For those thinking that the real-estate bust is all over with — think again. The residential market has hit the ditch and continues to sink lower, but now the commercial property market is rolling over and will take many lenders down the drain with it. America’s small and regional bankers are pointing their fingers at the big banks, claiming the big money center banks “have tarred and feathered us,” City National Bank chief executive Bill McQuillan told the Wall Street Journal during the Independent Community Bankers of America convention in Phoenix. But banks — large and small — all over the country are loaded with commercial real-estate loans, and that collateral is heading south according to a Deutsche Bank report.
The folks at Deutsche Bank see price declines of 35 to 45 percent and maybe more in commercial property, due to the large number of loans coming due between now and 2012 that will not be able to be refinanced. Not only are loan delinquency rates up and rents down, but the go-go years of aggressive loan underwriting are gone. The interest-only, high low-to-value loans that drove capitalization (cap) rates to the five-percent range are history. Property buyers who are required to put more money down will offer significantly less for the same net operating income to achieve the required return on investment. Thus, cap rates for properties in Las Vegas, for instance, are closing in on 9 percent according to a local appraiser and may be on their way to 10 percent.
But bankers are in a state of denial, according to real-estate pro Andy Miller, who spoke at Doug Casey’s Crisis & Investment Summit in Las Vegas recently. Miller’s been in the business for 30 years and hasn’t seen a property financing market this tight. But the current note holders are saying “don’t worry, be happy.” Miller told the capacity Casey crowd that bankers show him the door when he rains on their parade.
Despite being inexperienced and clueless, at least bank workout officers understand what’s going on, according to Miller, however the rose-colored-glasses-wearing bank senior managements are counting on real-estate values to turn around by year’s end. It’s the same sort of denial Miller saw during the S&L debacle. Eventually there was capitulation, but it took years. A Vegas appraiser who lived through the 1980s Texas property meltdown echoes Miller’s view, remembering that it took property owners in Texas back then years before they figured out that their property values weren’t coming back any time soon.
The conventional wisdom is that people losing their homes will rent an apartment so apartments are a safe place for real-estate investment dollars.
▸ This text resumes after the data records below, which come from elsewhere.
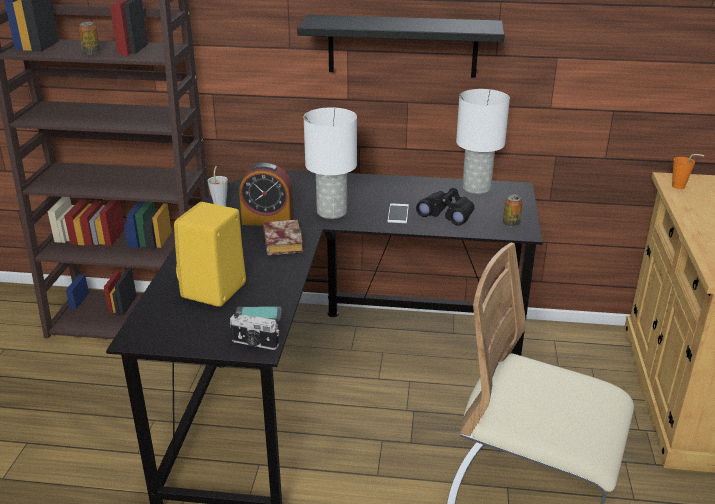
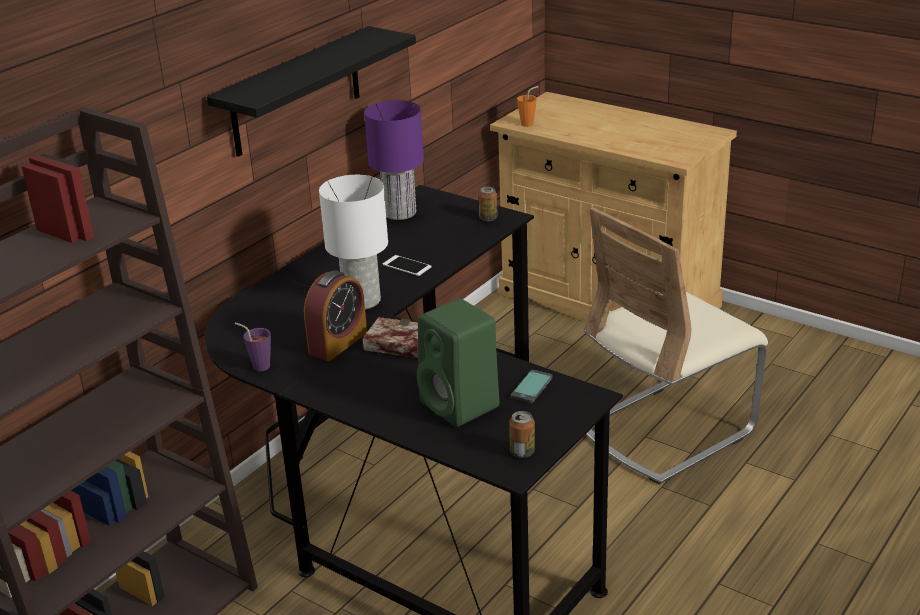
camera: 60 degrees left, 0 degrees up
(91, 52) = (40, 259): can -> can (522, 452)
(213, 291) = (462, 406): yellow speaker -> green speaker
(220, 203) = (258, 365): grey cup -> purple cup
(254, 343) = (581, 399): camera -> none
(447, 214) = (436, 242): black binoculars -> none
(477, 188) = (401, 213): white table lamp -> purple table lamp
Miller’s view is just the opposite, thousands of empty houses compete with apartments and a gigantic multifamily implosion is coming. The numbers in Deutsche Bank’s report confirm that the apartment implosion is already underway. The total current delinquency rate for apartment loans is 3.53 percent, much higher than the last peak in delinquency of 2.35 percent back in October of 2005. And the past-due rate on new apartment loans are especially bad at over 5 percent. Tennessee, Georgia, and Florida top the multifamily most-delinquent list.
But no area of commercial property will be spared the bloodbath. Hotels are imploding according to Miller and cap rates for retail properties have jumped 250–300 basis points in a year, while office cap rates have increased 200 basis points. These cap-rate increases translate to property value decreases of a quarter to a third, and the market is just starting to deteriorate. This property meltdown will “make the 1980s look like a picnic,” Miller says.
There will be tens of billions of dollars in losses in the Las Vegas condo market, Miller told the Casey faithful while pointing at the nearby Las Vegas Strip. But Sin City won’t be alone. The United States had 14 months’ worth of condo inventory at the end of last year and the 93,000 units scheduled to be finished this year will increase inventory 28 percent. A good share of those units — 12,000 — will come online in job-bleeding New York and northern New Jersey, reports the Wall Street Journal, while the Windy City will have an additional 5,500 units for sale and Miami will add nearly 3,500.
The condo crash is making life miserable for Donald Trump, who has projects in many of the once-hot-and-now-not markets. He’s fighting with his lenders in Chicago, has only closed sales on a quarter of his finished units in Las Vegas, and buyers in two projects in Miami bearing the Trump name aren’t showing up to close escrow.
But, The Donald is keeping the sunny side up. As for his Vegas tower, “We are doing very nicely considering that Las Vegas is in a massive depression,” Trump told the Wall Street Journal.
The Housing Bubble was hardly the first in human history.On the housing front, there was a nearly 10-month supply of unsold homes on the market at the end of February while the Case-Shiller home-price index plummeted a record 19 percent in January, causing David Blitzer of S&P’s index committee to say, “There’s no daylight that I can see in this report.”
But national homebuilder Pulte Homes must see daylight in their crystal ball. The company announced it will buy competing builder Centex.
“We believe this is the right combination at the right time in the business cycle,” Centex Chairman and Chief Executive Officer Timothy Eller, said in a statement. “By acting decisively now, we’re creating unrivaled firepower to capitalize on the opportunities in home building that are now becoming visible on the horizon.”
Lenders aren’t the only ones in denial.